▶ _WHAT THE EXERCISE ASKS_: Please return all lines from the records below that include the string "hand".

Pose landmark coordinates
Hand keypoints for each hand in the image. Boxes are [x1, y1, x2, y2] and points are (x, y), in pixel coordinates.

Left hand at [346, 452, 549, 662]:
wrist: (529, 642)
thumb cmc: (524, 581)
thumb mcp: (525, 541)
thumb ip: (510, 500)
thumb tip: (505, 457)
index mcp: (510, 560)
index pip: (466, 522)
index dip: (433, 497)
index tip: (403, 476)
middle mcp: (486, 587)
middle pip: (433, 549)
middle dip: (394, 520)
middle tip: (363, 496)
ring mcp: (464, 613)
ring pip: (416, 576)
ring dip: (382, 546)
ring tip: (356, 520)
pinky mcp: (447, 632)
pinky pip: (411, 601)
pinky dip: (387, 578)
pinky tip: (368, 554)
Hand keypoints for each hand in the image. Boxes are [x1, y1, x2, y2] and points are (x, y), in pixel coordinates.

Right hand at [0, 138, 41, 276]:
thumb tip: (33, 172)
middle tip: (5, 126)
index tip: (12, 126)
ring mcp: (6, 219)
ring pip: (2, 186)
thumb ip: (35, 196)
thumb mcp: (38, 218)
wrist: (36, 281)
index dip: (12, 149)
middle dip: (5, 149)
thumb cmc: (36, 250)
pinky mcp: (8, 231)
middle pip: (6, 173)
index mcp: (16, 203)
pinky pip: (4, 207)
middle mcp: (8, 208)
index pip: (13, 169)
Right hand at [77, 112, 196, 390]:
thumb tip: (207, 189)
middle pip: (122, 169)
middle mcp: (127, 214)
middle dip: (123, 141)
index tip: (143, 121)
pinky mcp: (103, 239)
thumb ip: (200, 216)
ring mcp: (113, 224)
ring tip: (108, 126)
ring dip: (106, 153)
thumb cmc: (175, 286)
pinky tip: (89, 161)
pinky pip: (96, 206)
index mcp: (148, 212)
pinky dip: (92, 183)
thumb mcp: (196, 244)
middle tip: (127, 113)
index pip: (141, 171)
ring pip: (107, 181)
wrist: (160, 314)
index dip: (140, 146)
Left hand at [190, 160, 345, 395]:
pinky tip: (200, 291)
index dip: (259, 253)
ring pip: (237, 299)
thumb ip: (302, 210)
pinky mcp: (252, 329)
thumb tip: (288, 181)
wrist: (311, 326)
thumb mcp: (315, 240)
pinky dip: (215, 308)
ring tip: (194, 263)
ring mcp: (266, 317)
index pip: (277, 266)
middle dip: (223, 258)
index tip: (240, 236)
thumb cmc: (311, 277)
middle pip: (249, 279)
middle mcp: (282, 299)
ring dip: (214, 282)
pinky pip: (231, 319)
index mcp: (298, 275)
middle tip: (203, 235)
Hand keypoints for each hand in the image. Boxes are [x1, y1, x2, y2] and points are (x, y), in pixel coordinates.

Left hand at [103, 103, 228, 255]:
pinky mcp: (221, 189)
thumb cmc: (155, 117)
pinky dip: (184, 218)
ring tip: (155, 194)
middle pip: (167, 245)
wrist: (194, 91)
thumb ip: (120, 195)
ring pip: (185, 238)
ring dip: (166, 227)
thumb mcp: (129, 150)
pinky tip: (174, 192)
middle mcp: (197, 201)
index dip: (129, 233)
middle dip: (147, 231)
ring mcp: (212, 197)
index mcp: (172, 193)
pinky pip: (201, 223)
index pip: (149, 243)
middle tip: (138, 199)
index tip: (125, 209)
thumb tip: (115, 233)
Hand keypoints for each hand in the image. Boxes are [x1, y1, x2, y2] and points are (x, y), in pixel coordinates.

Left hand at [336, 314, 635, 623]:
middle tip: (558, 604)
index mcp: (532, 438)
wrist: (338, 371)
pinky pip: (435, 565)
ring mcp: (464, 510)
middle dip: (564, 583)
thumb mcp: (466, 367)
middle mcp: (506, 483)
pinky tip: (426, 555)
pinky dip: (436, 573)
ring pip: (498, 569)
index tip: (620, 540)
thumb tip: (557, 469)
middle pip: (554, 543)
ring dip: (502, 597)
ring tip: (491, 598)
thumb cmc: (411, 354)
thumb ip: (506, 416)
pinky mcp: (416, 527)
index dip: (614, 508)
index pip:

▶ _TASK OUTPUT_:
Hand keypoints for each hand in the image. Boxes are [x1, y1, x2, y2] and points are (x, y), in pixel coordinates.
Left hand at [346, 452, 549, 662]:
Hand keypoints for each hand in the image. Boxes are [x1, y1, x2, y2] and points are (x, y), in pixel coordinates.
Right hand at [0, 138, 41, 276]:
Right hand at [77, 112, 196, 390]:
Left hand at [190, 160, 345, 395]:
Hand keypoints for each hand in the image. Boxes are [x1, y1, x2, y2] and points are (x, y), in pixel coordinates.
Left hand at [103, 103, 228, 255]:
Hand keypoints for each hand in the image. Boxes are [x1, y1, x2, y2] and points are (x, y), in pixel coordinates.
Left hand at [336, 314, 635, 623]:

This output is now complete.